(Saved entries)
+--

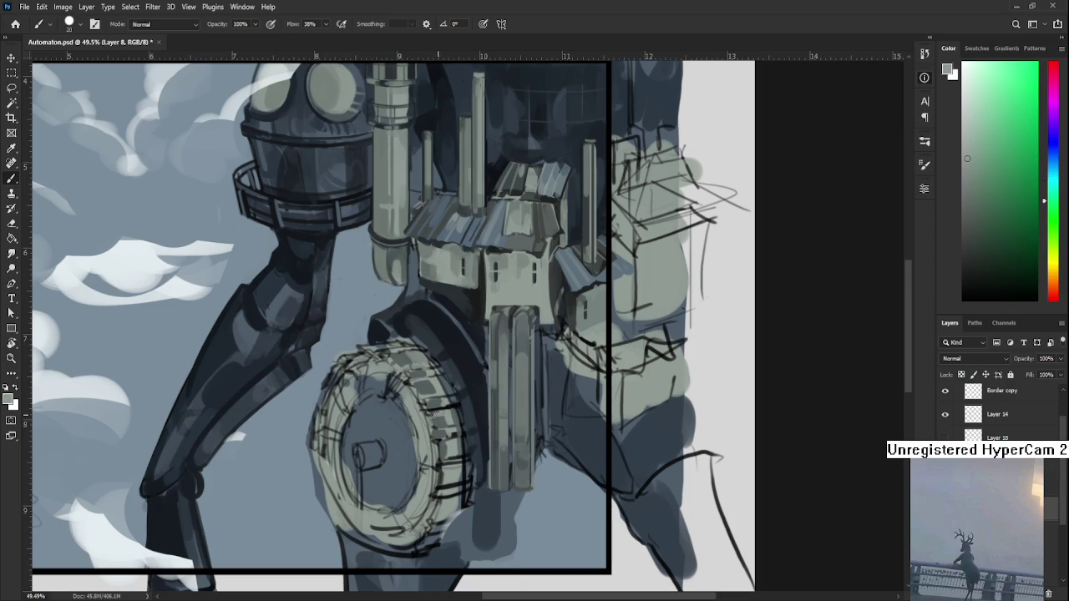
{"action": "left_click", "coordinate": [447, 422], "text": "alt"}
{"action": "left_click", "coordinate": [449, 414], "text": "alt"}
{"action": "left_click", "coordinate": [448, 417], "text": "alt"}
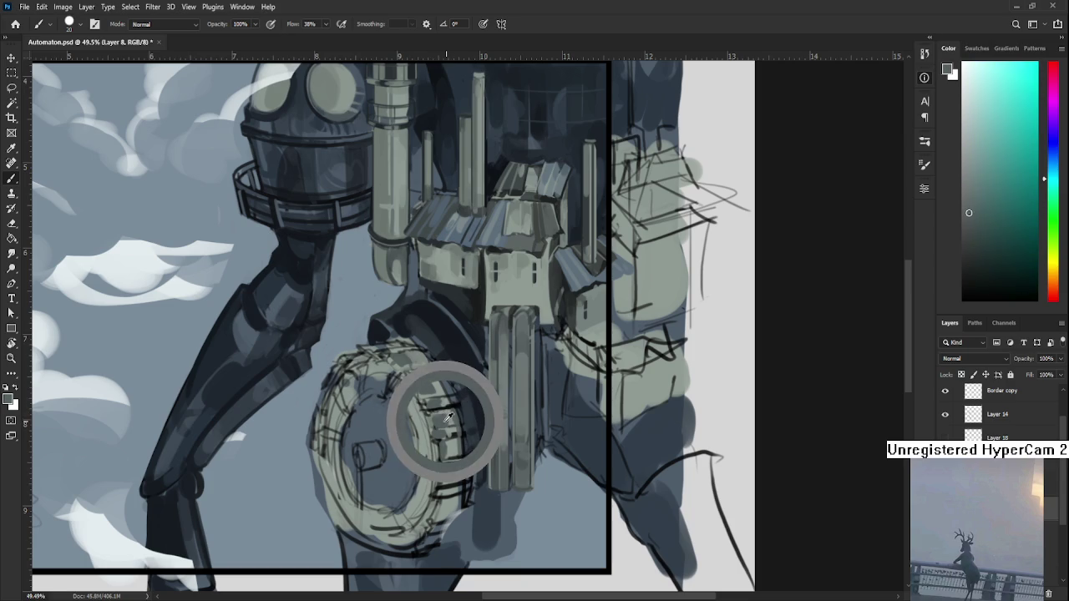
{"action": "left_click", "coordinate": [442, 414], "text": "alt"}
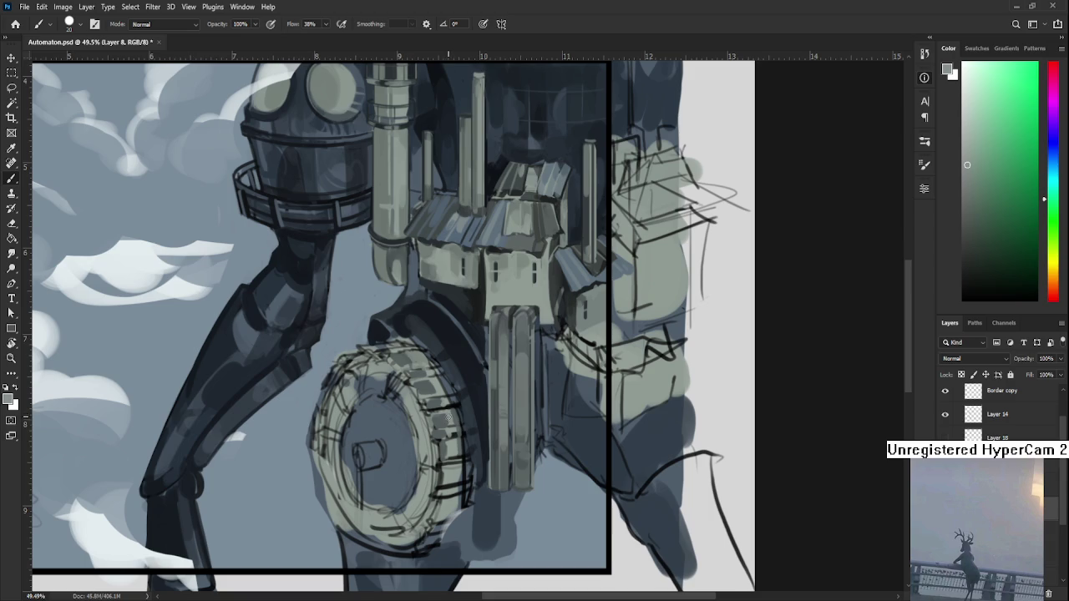
{"action": "left_click", "coordinate": [448, 413], "text": "alt"}
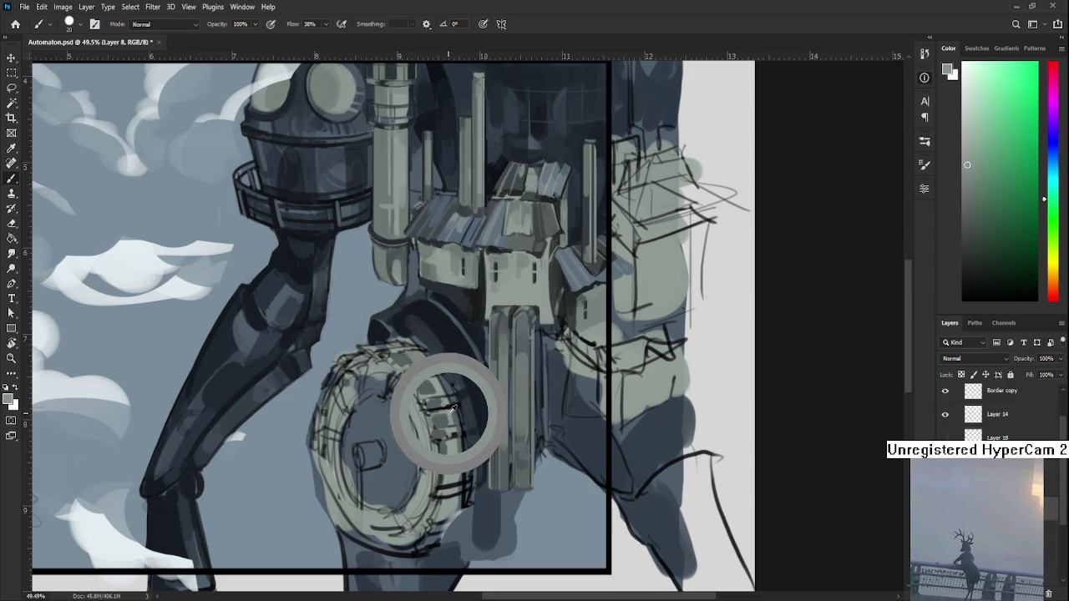
{"action": "left_click", "coordinate": [449, 414], "text": "alt"}
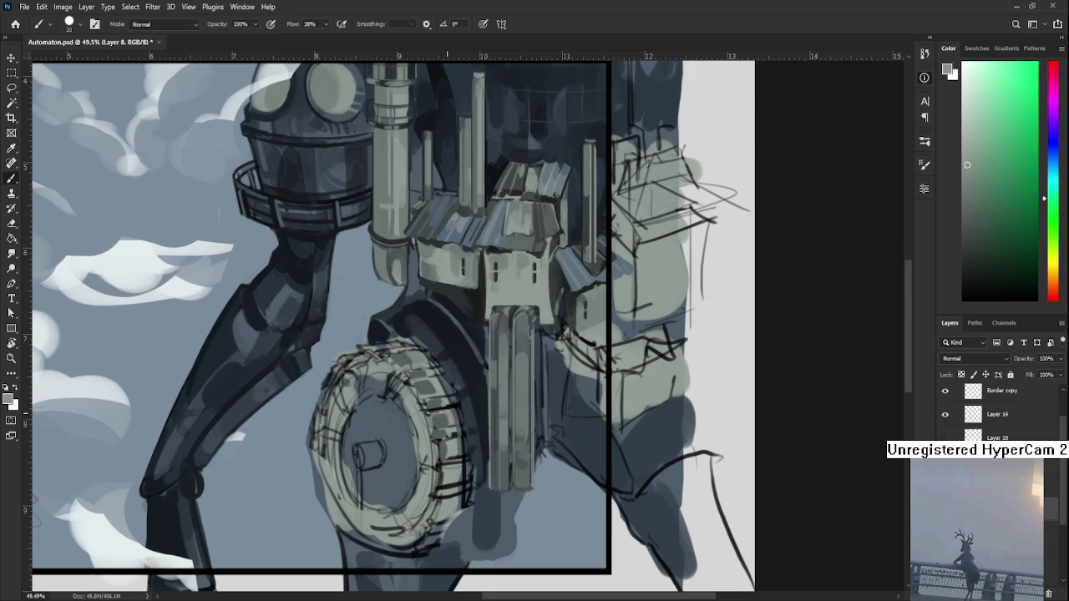
Paint dark tread strokes and marks along the wheel's right side
{"action": "scroll", "coordinate": [447, 417], "scroll_direction": "down", "scroll_amount": 2}
{"action": "left_click_drag", "start_coordinate": [446, 416], "coordinate": [449, 404]}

+--

Instructions to follow: Drop the images; copy every entry above exactly.

Answer section:
{"action": "left_click", "coordinate": [447, 422], "text": "alt"}
{"action": "left_click", "coordinate": [449, 414], "text": "alt"}
{"action": "left_click", "coordinate": [448, 417], "text": "alt"}
{"action": "left_click", "coordinate": [442, 414], "text": "alt"}
{"action": "left_click", "coordinate": [448, 413], "text": "alt"}
{"action": "left_click", "coordinate": [449, 414], "text": "alt"}
Paint dark tread strokes and marks along the wheel's right side
{"action": "scroll", "coordinate": [447, 417], "scroll_direction": "down", "scroll_amount": 2}
{"action": "left_click_drag", "start_coordinate": [446, 416], "coordinate": [449, 404]}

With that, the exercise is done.